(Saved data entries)

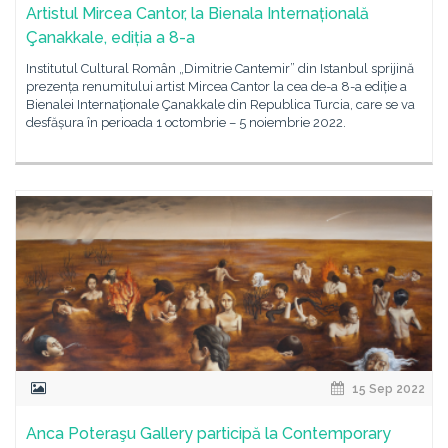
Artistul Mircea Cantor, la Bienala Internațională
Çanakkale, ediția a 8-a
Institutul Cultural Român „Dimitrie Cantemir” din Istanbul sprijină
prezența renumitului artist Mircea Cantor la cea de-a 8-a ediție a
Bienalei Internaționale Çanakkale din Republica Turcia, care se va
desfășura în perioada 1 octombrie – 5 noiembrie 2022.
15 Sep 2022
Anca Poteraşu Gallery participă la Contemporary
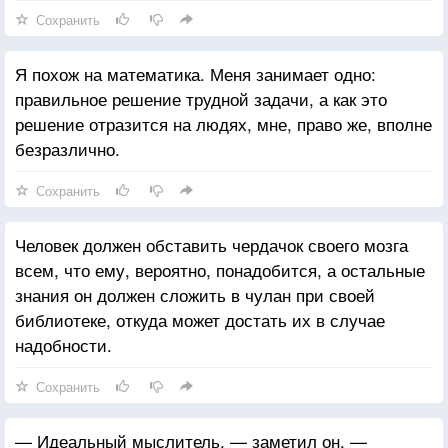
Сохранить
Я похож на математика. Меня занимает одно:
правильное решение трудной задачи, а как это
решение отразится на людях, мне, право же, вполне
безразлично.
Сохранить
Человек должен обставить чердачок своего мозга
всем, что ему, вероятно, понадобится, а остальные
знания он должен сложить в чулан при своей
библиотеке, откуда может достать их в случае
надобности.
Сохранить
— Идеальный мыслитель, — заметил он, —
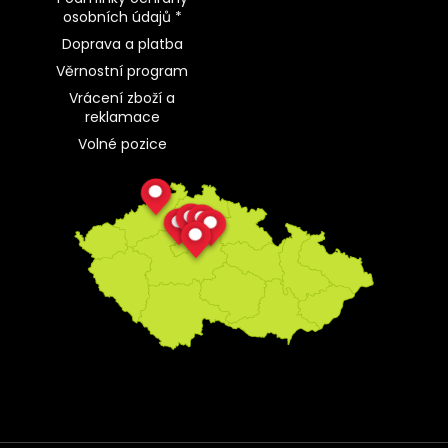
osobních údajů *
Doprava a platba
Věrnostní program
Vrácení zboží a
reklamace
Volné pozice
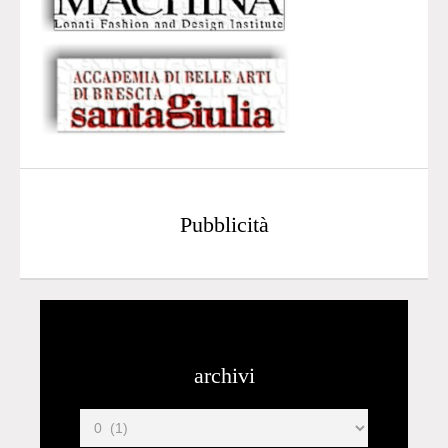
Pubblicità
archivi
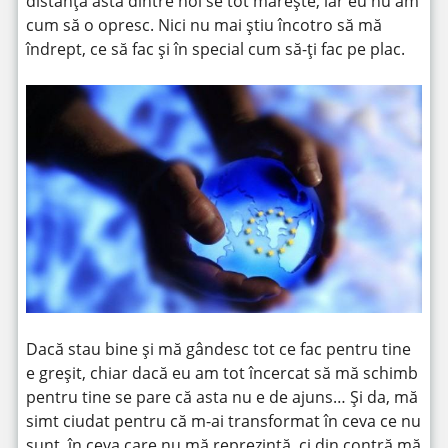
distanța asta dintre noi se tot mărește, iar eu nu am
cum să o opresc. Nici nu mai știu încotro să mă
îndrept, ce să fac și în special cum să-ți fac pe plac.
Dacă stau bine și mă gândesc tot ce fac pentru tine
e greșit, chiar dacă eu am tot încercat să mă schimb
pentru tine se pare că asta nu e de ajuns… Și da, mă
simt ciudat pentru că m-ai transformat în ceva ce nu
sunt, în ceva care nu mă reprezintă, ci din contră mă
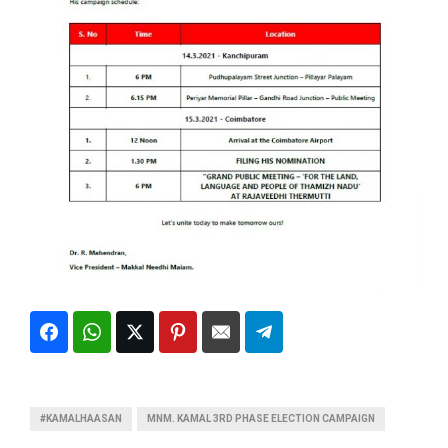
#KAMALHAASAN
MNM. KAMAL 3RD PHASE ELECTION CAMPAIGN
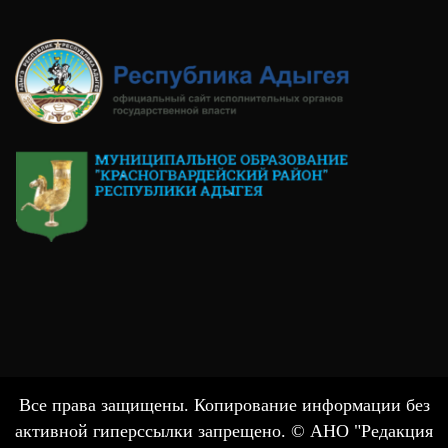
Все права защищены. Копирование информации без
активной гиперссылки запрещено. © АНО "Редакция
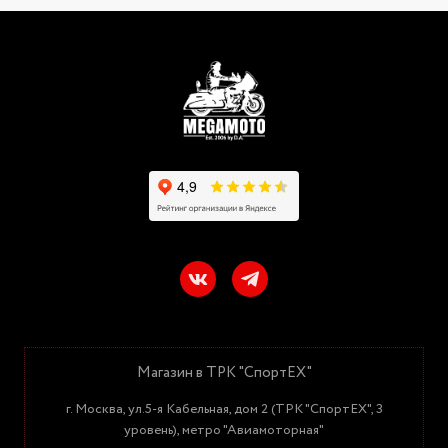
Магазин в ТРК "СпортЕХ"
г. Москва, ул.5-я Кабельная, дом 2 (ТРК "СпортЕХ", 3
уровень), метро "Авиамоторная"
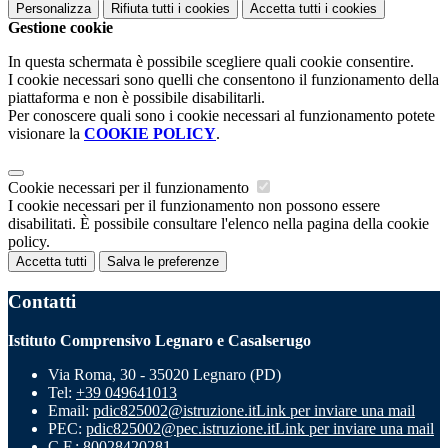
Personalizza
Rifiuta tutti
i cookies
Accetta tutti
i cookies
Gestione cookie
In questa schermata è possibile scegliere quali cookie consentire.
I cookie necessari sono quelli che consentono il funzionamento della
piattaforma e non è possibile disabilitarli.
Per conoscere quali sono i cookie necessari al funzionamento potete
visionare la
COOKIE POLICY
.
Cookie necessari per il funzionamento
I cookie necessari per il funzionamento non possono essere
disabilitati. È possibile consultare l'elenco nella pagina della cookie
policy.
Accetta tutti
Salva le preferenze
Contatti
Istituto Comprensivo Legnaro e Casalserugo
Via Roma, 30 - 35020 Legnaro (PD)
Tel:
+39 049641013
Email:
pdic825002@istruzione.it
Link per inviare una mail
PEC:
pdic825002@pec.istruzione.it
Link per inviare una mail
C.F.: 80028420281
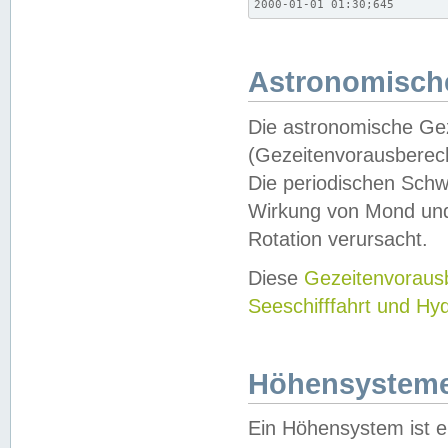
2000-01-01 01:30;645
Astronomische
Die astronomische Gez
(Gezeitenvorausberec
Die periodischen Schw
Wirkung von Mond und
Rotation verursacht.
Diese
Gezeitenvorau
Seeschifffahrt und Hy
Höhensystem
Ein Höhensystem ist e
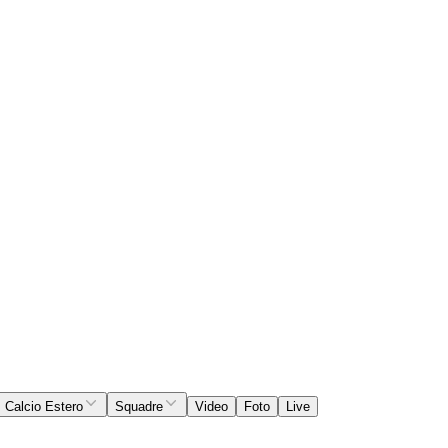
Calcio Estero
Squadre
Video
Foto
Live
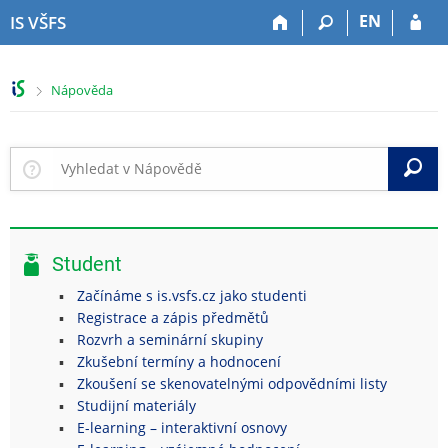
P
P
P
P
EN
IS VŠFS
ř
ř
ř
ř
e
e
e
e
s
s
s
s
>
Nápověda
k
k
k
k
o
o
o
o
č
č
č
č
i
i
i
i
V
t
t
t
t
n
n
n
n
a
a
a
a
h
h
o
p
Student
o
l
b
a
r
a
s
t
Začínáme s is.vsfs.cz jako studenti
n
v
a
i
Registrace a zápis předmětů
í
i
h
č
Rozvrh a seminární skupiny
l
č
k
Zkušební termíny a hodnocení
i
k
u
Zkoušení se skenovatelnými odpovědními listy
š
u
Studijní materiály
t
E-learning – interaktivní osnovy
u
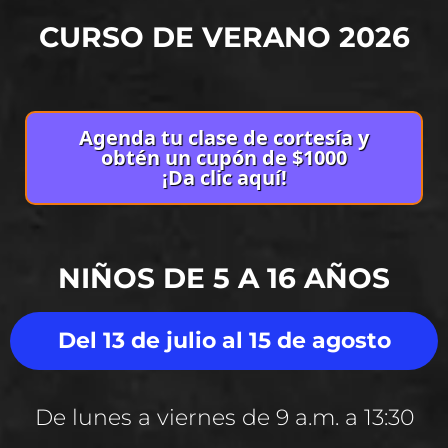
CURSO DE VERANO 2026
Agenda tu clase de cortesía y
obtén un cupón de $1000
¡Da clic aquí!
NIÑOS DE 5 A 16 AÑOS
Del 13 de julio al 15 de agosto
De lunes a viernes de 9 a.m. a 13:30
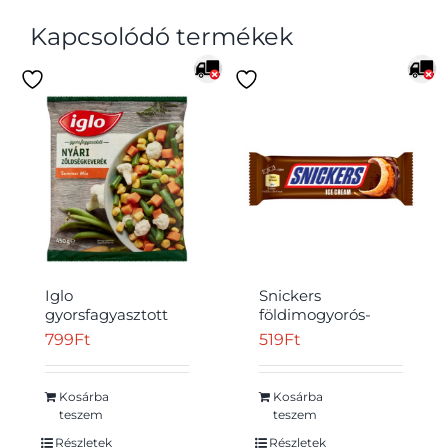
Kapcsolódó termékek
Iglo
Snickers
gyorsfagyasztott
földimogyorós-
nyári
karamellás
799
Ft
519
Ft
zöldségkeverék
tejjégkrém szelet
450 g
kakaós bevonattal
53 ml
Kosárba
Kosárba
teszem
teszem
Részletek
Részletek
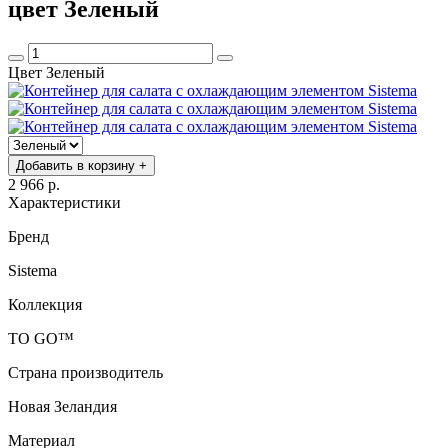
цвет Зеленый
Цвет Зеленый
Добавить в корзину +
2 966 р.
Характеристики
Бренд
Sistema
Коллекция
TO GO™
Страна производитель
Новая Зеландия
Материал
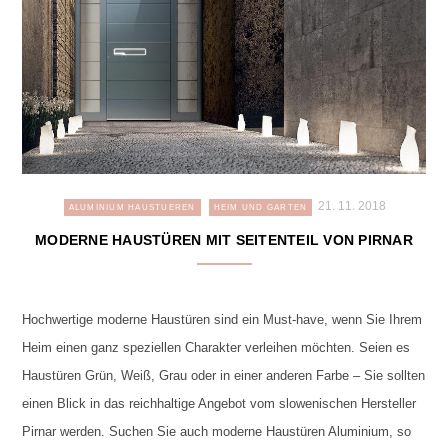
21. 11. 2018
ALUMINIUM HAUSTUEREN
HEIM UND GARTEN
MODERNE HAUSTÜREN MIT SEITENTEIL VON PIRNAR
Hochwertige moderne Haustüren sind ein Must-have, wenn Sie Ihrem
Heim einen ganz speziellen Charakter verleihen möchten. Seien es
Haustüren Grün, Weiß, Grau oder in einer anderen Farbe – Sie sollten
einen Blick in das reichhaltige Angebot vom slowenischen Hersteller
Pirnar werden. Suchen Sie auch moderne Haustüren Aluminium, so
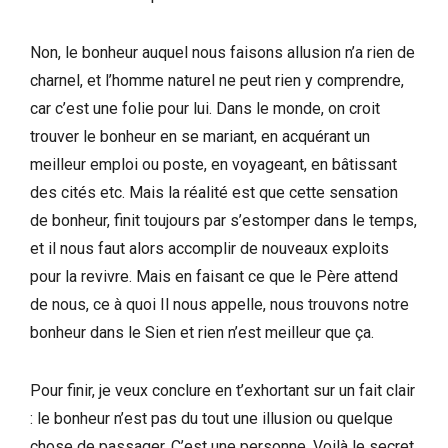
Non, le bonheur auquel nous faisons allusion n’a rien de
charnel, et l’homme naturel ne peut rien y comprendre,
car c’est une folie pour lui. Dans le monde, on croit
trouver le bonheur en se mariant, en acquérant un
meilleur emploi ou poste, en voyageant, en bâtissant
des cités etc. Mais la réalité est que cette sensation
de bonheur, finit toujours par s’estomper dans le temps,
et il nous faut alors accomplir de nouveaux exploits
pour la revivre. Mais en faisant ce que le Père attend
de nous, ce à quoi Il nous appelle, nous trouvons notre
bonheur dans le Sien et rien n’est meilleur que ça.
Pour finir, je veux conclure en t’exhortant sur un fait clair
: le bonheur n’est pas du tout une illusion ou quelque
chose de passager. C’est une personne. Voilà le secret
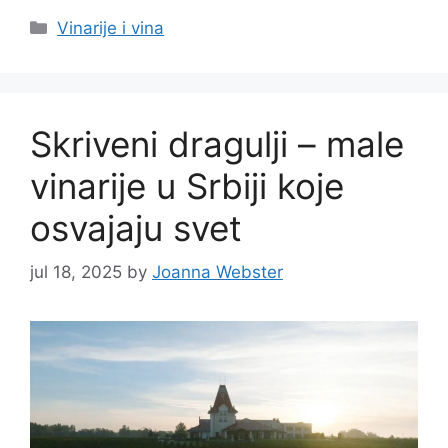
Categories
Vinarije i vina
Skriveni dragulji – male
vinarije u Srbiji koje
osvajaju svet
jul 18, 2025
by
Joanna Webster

Goal of the exercise:
Rewrite all the lines with "Сохранить" changed to "Save" everywhere and everything else left as it is. Leave the pictures out.

Exercise answer:
Artistul Mircea Cantor, la Bienala Internațională
Çanakkale, ediția a 8-a
Institutul Cultural Român „Dimitrie Cantemir” din Istanbul sprijină
prezența renumitului artist Mircea Cantor la cea de-a 8-a ediție a
Bienalei Internaționale Çanakkale din Republica Turcia, care se va
desfășura în perioada 1 octombrie – 5 noiembrie 2022.
15 Sep 2022
Anca Poteraşu Gallery participă la Contemporary
Save
Я похож на математика. Меня занимает одно:
правильное решение трудной задачи, а как это
решение отразится на людях, мне, право же, вполне
безразлично.
Save
Человек должен обставить чердачок своего мозга
всем, что ему, вероятно, понадобится, а остальные
знания он должен сложить в чулан при своей
библиотеке, откуда может достать их в случае
надобности.
Save
— Идеальный мыслитель, — заметил он, —
osobních údajů *
Doprava a platba
Věrnostní program
Vrácení zboží a
reklamace
Volné pozice
Pubblicità
archivi
distanța asta dintre noi se tot mărește, iar eu nu am
cum să o opresc. Nici nu mai știu încotro să mă
îndrept, ce să fac și în special cum să-ți fac pe plac.
Dacă stau bine și mă gândesc tot ce fac pentru tine
e greșit, chiar dacă eu am tot încercat să mă schimb
pentru tine se pare că asta nu e de ajuns… Și da, mă
simt ciudat pentru că m-ai transformat în ceva ce nu
sunt, în ceva care nu mă reprezintă, ci din contră mă
#KAMALHAASAN
MNM. KAMAL 3RD PHASE ELECTION CAMPAIGN
Все права защищены. Копирование информации без
активной гиперссылки запрещено. © АНО "Редакция
Магазин в ТРК "СпортЕХ"
г. Москва, ул.5-я Кабельная, дом 2 (ТРК "СпортЕХ", 3
уровень), метро "Авиамоторная"
Personalizza
Rifiuta tutti
i cookies
Accetta tutti
i cookies
Gestione cookie
In questa schermata è possibile scegliere quali cookie consentire.
I cookie necessari sono quelli che consentono il funzionamento della
piattaforma e non è possibile disabilitarli.
Per conoscere quali sono i cookie necessari al funzionamento potete
visionare la
COOKIE POLICY
.
Cookie necessari per il funzionamento
I cookie necessari per il funzionamento non possono essere
disabilitati. È possibile consultare l'elenco nella pagina della cookie
policy.
Accetta tutti
Salva le preferenze
Contatti
Istituto Comprensivo Legnaro e Casalserugo
Via Roma, 30 - 35020 Legnaro (PD)
Tel:
+39 049641013
Email:
pdic825002@istruzione.it
Link per inviare una mail
PEC:
pdic825002@pec.istruzione.it
Link per inviare una mail
C.F.: 80028420281
2000-01-01 01:30;645
Astronomische
Die astronomische Gez
(Gezeitenvorausberec
Die periodischen Schw
Wirkung von Mond und
Rotation verursacht.
Diese
Gezeitenvorau
Seeschifffahrt und Hy
Höhensystem
Ein Höhensystem ist e
Calcio Estero
Squadre
Video
Foto
Live
P
P
P
P
EN
IS VŠFS
ř
ř
ř
ř
e
e
e
e
s
s
s
s
>
Nápověda
k
k
k
k
o
o
o
o
č
č
č
č
i
i
i
i
V
t
t
t
t
n
n
n
n
a
a
a
a
h
h
o
p
Student
o
l
b
a
r
a
s
t
Začínáme s is.vsfs.cz jako studenti
n
v
a
i
Registrace a zápis předmětů
í
i
h
č
Rozvrh a seminární skupiny
l
č
k
Zkušební termíny a hodnocení
i
k
u
Zkoušení se skenovatelnými odpovědními listy
š
u
Studijní materiály
t
E-learning – interaktivní osnovy
u
CURSO DE VERANO 2026
Agenda tu clase de cortesía y
obtén un cupón de $1000
¡Da clic aquí!
NIÑOS DE 5 A 16 AÑOS
Del 13 de julio al 15 de agosto
De lunes a viernes de 9 a.m. a 13:30
Kapcsolódó termékek
Iglo
Snickers
gyorsfagyasztott
földimogyorós-
nyári
karamellás
799
Ft
519
Ft
zöldségkeverék
tejjégkrém szelet
450 g
kakaós bevonattal
53 ml
Kosárba
Kosárba
teszem
teszem
Részletek
Részletek
цвет Зеленый
Цвет Зеленый
Добавить в корзину +
2 966 р.
Характеристики
Бренд
Sistema
Коллекция
TO GO™
Страна производитель
Новая Зеландия
Материал
21. 11. 2018
ALUMINIUM HAUSTUEREN
HEIM UND GARTEN
MODERNE HAUSTÜREN MIT SEITENTEIL VON PIRNAR
Hochwertige moderne Haustüren sind ein Must-have, wenn Sie Ihrem
Heim einen ganz speziellen Charakter verleihen möchten. Seien es
Haustüren Grün, Weiß, Grau oder in einer anderen Farbe – Sie sollten
einen Blick in das reichhaltige Angebot vom slowenischen Hersteller
Pirnar werden. Suchen Sie auch moderne Haustüren Aluminium, so
Non, le bonheur auquel nous faisons allusion n’a rien de
charnel, et l’homme naturel ne peut rien y comprendre,
car c’est une folie pour lui. Dans le monde, on croit
trouver le bonheur en se mariant, en acquérant un
meilleur emploi ou poste, en voyageant, en bâtissant
des cités etc. Mais la réalité est que cette sensation
de bonheur, finit toujours par s’estomper dans le temps,
et il nous faut alors accomplir de nouveaux exploits
pour la revivre. Mais en faisant ce que le Père attend
de nous, ce à quoi Il nous appelle, nous trouvons notre
bonheur dans le Sien et rien n’est meilleur que ça.
Pour finir, je veux conclure en t’exhortant sur un fait clair
: le bonheur n’est pas du tout une illusion ou quelque
chose de passager. C’est une personne. Voilà le secret
Categories
Vinarije i vina
Skriveni dragulji – male
vinarije u Srbiji koje
osvajaju svet
jul 18, 2025
by
Joanna Webster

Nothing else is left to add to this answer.